Experts say that the country’s risk profile has been lowered by the backing of the IMF and the World Bank, which have agreed programmes in excess of $4 billion in the past one year.
This has reassured investors that that the country is unlikely to face balance of payment problems, at least in the short term when the Covid-19 problems have hit economies hard.
This meant that investors in the new Eurobond were unlikely to demand a bigger premium in interest when lending to the country, hence the government’s success at securing a lower interest rate that it had been able to in the most recent Eurobonds taken in May 2019 and February 2018.
The 2019 bond raised $2.1 billion, which was in two tranches of $900 million priced at seven percent for a seven-year paper and eight percent for a 12-year, $1.2 billion tranche.
The one issued in February 2018 raised $2 billion in two equal tranches of $1 billion, paying 7.25 percent for the 10-year paper and 8.25 percent for the 30-year option.

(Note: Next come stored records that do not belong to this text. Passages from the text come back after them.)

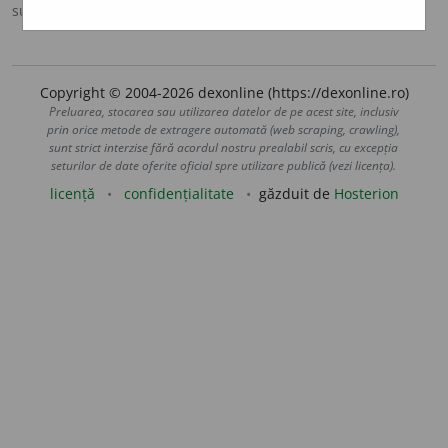
sursa:
DOOM 2 (2005)
adăugată de
raduborza
acțiuni
Copyright © 2004-2026 dexonline (https://dexonline.ro)
Preluarea, stocarea sau utilizarea datelor de pe acest site, inclusiv
prin orice metode de extragere automată (web scraping, crawling),
sunt strict interzise fără acordul nostru prealabil scris, cu excepția
seturilor de date oferite oficial spre utilizare publică (vezi licența).
licență
confidențialitate
găzduit de
Hosterion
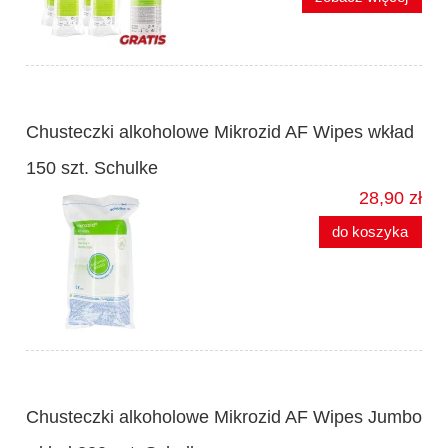
Chusteczki alkoholowe Mikrozid AF Wipes wkład
150 szt. Schulke
28,90 zł
do koszyka
Chusteczki alkoholowe Mikrozid AF Wipes Jumbo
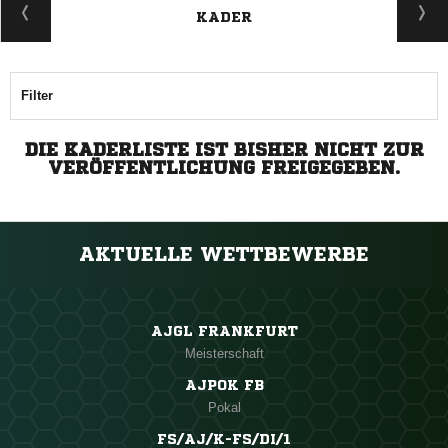
KADER
Filter
DIE KADERLISTE IST BISHER NICHT ZUR
VERÖFFENTLICHUNG FREIGEGEBEN.
AKTUELLE WETTBEWERBE
AJGL FRANKFURT
Meisterschaft
AJPOK FB
Pokal
FS/AJ/K-FS/DI/1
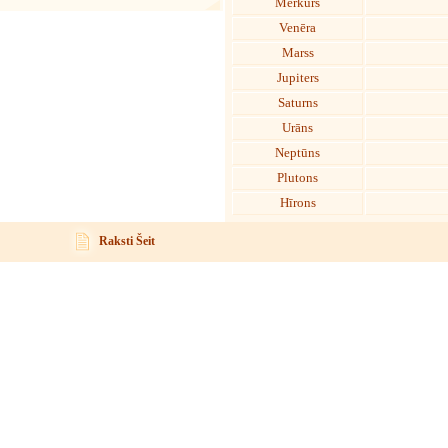
Merkurs
Venēra
Marss
Jupiters
Saturns
Urāns
Neptūns
Plutons
Hīrons
Raksti Šeit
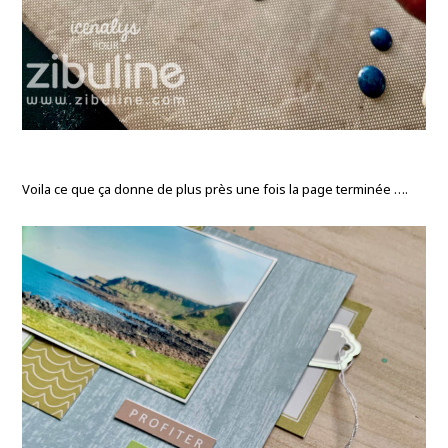
Voila ce que ça donne de plus près une fois la page terminée ….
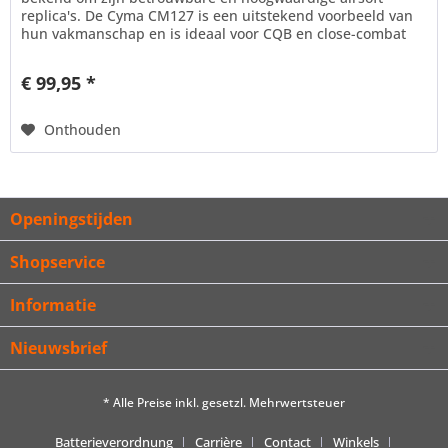
replica's. De Cyma CM127 is een uitstekend voorbeeld van
hun vakmanschap en is ideaal voor CQB en close-combat
situaties...
€ 99,95 *
Onthouden
Openingstijden
Shopservice
Informatie
Nieuwsbrief
* Alle Preise inkl. gesetzl. Mehrwertsteuer
Batterieverordnung
Carrière
Contact
Winkels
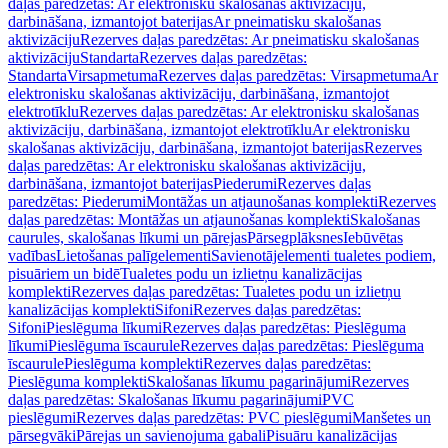
daļas paredzētas: Ar elektronisku skalošanas aktivizāciju,
darbināšana, izmantojot baterijas
Ar pneimatisku skalošanas
aktivizāciju
Rezerves daļas paredzētas: Ar pneimatisku skalošanas
aktivizāciju
Standarta
Rezerves daļas paredzētas:
Standarta
Virsapmetuma
Rezerves daļas paredzētas: Virsapmetuma
Ar
elektronisku skalošanas aktivizāciju, darbināšana, izmantojot
elektrotīklu
Rezerves daļas paredzētas: Ar elektronisku skalošanas
aktivizāciju, darbināšana, izmantojot elektrotīklu
Ar elektronisku
skalošanas aktivizāciju, darbināšana, izmantojot baterijas
Rezerves
daļas paredzētas: Ar elektronisku skalošanas aktivizāciju,
darbināšana, izmantojot baterijas
Piederumi
Rezerves daļas
paredzētas: Piederumi
Montāžas un atjaunošanas komplekti
Rezerves
daļas paredzētas: Montāžas un atjaunošanas komplekti
Skalošanas
caurules, skalošanas līkumi un pārejas
Pārsegplāksnes
Iebūvētas
vadības
Lietošanas palīgelementi
Savienotājelementi tualetes podiem,
pisuāriem un bidē
Tualetes podu un izlietņu kanalizācijas
komplekti
Rezerves daļas paredzētas: Tualetes podu un izlietņu
kanalizācijas komplekti
Sifoni
Rezerves daļas paredzētas:
Sifoni
Pieslēguma līkumi
Rezerves daļas paredzētas: Pieslēguma
līkumi
Pieslēguma īscaurule
Rezerves daļas paredzētas: Pieslēguma
īscaurule
Pieslēguma komplekti
Rezerves daļas paredzētas:
Pieslēguma komplekti
Skalošanas līkumu pagarinājumi
Rezerves
daļas paredzētas: Skalošanas līkumu pagarinājumi
PVC
pieslēgumi
Rezerves daļas paredzētas: PVC pieslēgumi
Manšetes un
pārsegvāki
Pārejas un savienojuma gabali
Pisuāru kanalizācijas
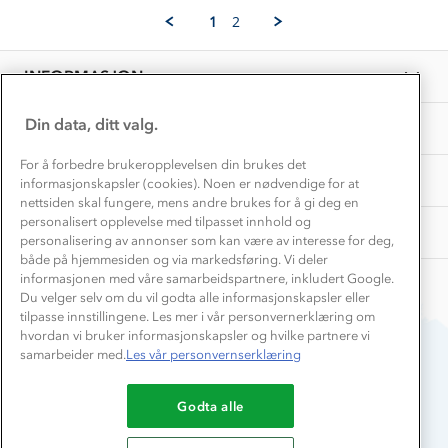
Vask og vedlikehold
J.
Få turinspirasjon og tips her⛰
2026
Bedrift, barnehage og SFO
1
2
on
Personvern
EL-retur
16
Overnatte utendørs⛺
Presse
Jun
Samarbeide med oss?
INFORMASJON
2026
Store størrelser
Storms turtips🐿️
Jobbe hos oss?
Turmat oppskrifter
Din data, ditt valg.
OM OSS
Leirskole 🥾
Beredskap
For å forbedre brukeropplevelsen din brukes det
Barnehageansatt
TIPS OG RÅD
informasjonskapsler (cookies). Noen er nødvendige for at
nettsiden skal fungere, mens andre brukes for å gi deg en
Tips til hyttetur
personalisert opplevelse med tilpasset innhold og
AKTIVITETER
personalisering av annonser som kan være av interesse for deg,
både på hjemmesiden og via markedsføring. Vi deler
informasjonen med våre samarbeidspartnere, inkludert Google.
Du velger selv om du vil godta alle informasjonskapsler eller
tilpasse innstillingene. Les mer i vår personvernerklæring om
hvordan vi bruker informasjonskapsler og hvilke partnere vi
samarbeider med.
Les vår personvernserklæring
Du betaler enkelt med
Godta alle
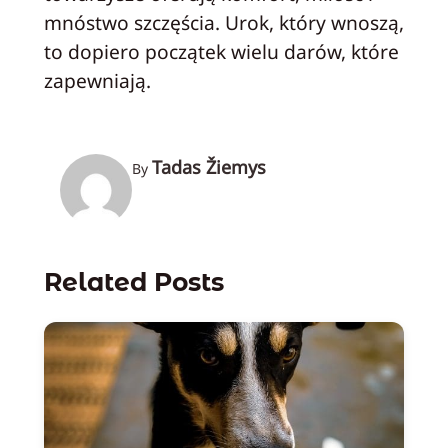
mnóstwo szczęścia. Urok, który wnoszą,
to dopiero początek wielu darów, które
zapewniają.
Tadas Žiemys
By
Related Posts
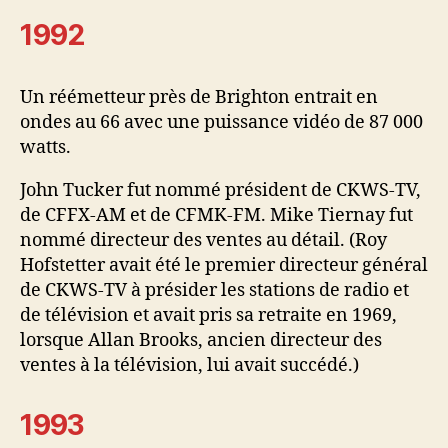
1992
Un réémetteur près de Brighton entrait en
ondes au 66 avec une puissance vidéo de 87 000
watts.
John Tucker fut nommé président de CKWS-TV,
de CFFX-AM et de CFMK-FM. Mike Tiernay fut
nommé directeur des ventes au détail. (Roy
Hofstetter avait été le premier directeur général
de CKWS-TV à présider les stations de radio et
de télévision et avait pris sa retraite en 1969,
lorsque Allan Brooks, ancien directeur des
ventes à la télévision, lui avait succédé.)
1993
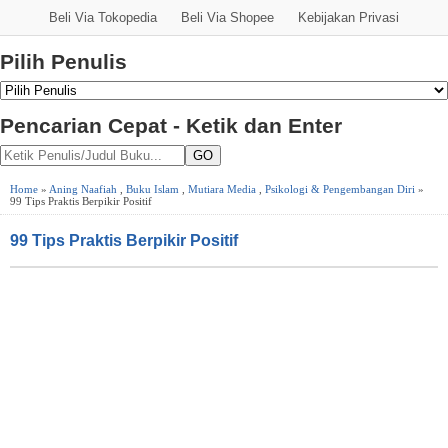
Beli Via Tokopedia
Beli Via Shopee
Kebijakan Privasi
Pilih Penulis
Pencarian Cepat - Ketik dan Enter
GO
Home
»
Aning Naafiah
,
Buku Islam
,
Mutiara Media
,
Psikologi & Pengembangan Diri
»
99 Tips Praktis Berpikir Positif
99 Tips Praktis Berpikir Positif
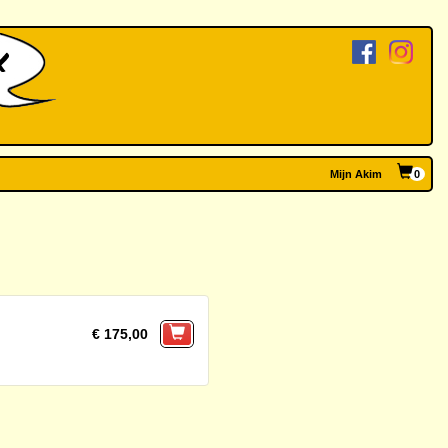
Mijn Akim
0
€ 175,00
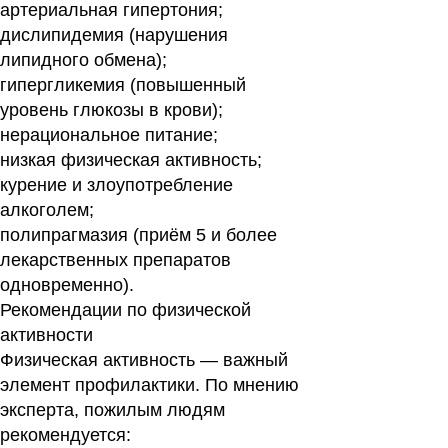
артериальная гипертония;
дислипидемия (нарушения
липидного обмена);
гипергликемия (повышенный
уровень глюкозы в крови);
нерациональное питание;
низкая физическая активность;
курение и злоупотребление
алкоголем;
полипрагмазия (приём 5 и более
лекарственных препаратов
одновременно).
Рекомендации по физической
активности
Физическая активность — важный
элемент профилактики. По мнению
эксперта, пожилым людям
рекомендуется:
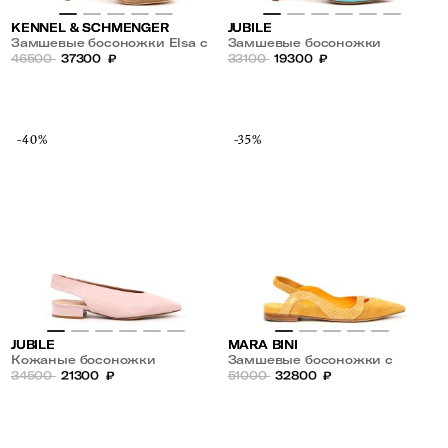
KENNEL & SCHMENGER
JUBILE
Замшевые босоножки Elsa с
Замшевые босоножки
открытым носом
46500
37300
₽
33100
19300
₽
-40%
-35%
JUBILE
MARA BINI
Кожаные босоножки
Замшевые босоножки с
34500
21300
₽
кожаными вставками под
51000
32800
₽
рептилию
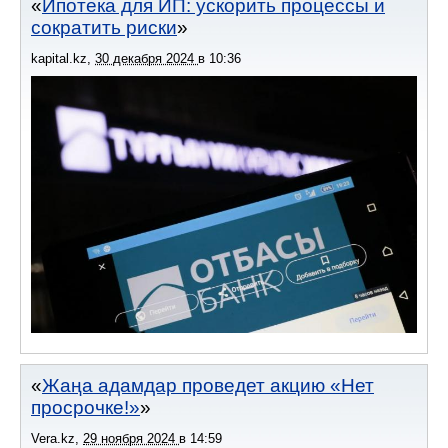
Ипотека для ИП: ускорить процессы и
сократить риски
kapital.kz
,
30 декабря 2024
в
10:36
Жаңа адамдар проведет акцию «Нет
просрочке!»
Vera.kz
,
29 ноября 2024
в
14:59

Kenya’s commercial debt is mainly in Eurobonds and syndicated loans which accounted for about 26 percent of external public debt at the end of 2020.
Eurobonds account for 70 percent of Kenya’s commercial debt ($6.1 billion), while syndicated loans represent 27 percent (about $2.5 billion).
The borrowing has pushed total Kenyan debt to Sh7.4 trillion, which is equivalent to 69 percent of the GDP from 48.6 percent in 2015, raising questions about its sustainability.
The Treasury says it now prefers Eurobonds to syndicated loans that are arranged by a group of private banks that charge higher rates over shorter durations.
The surge of commercial debts piled since 2013 has, however, become expensive to sustain with repayments and interest taking up more than 65 percent of tax revenue in the next financial year.
The country has, therefore, gone back into the embrace of the Bretton Woods lenders after a prolonged period of avoiding these concessional loans which come with a raft of conditionalities tied to economic reforms.
This move has been informed by a desire to reduce the overall cost of external debt, given that these IMF and World Bank loans are much cheaper compared to commercial loans, come with a grace period and are repayable over a longer duration.
A debt review by the IMF shows that Kenya’s loans from multilateral lenders increased from $10.2 billion in 2019 to $13.7 billion in 2020.
In 2013 only seven percent of external debt was commercial, while 27 percent was from bilateral lenders and 64 percent from multilateral sources.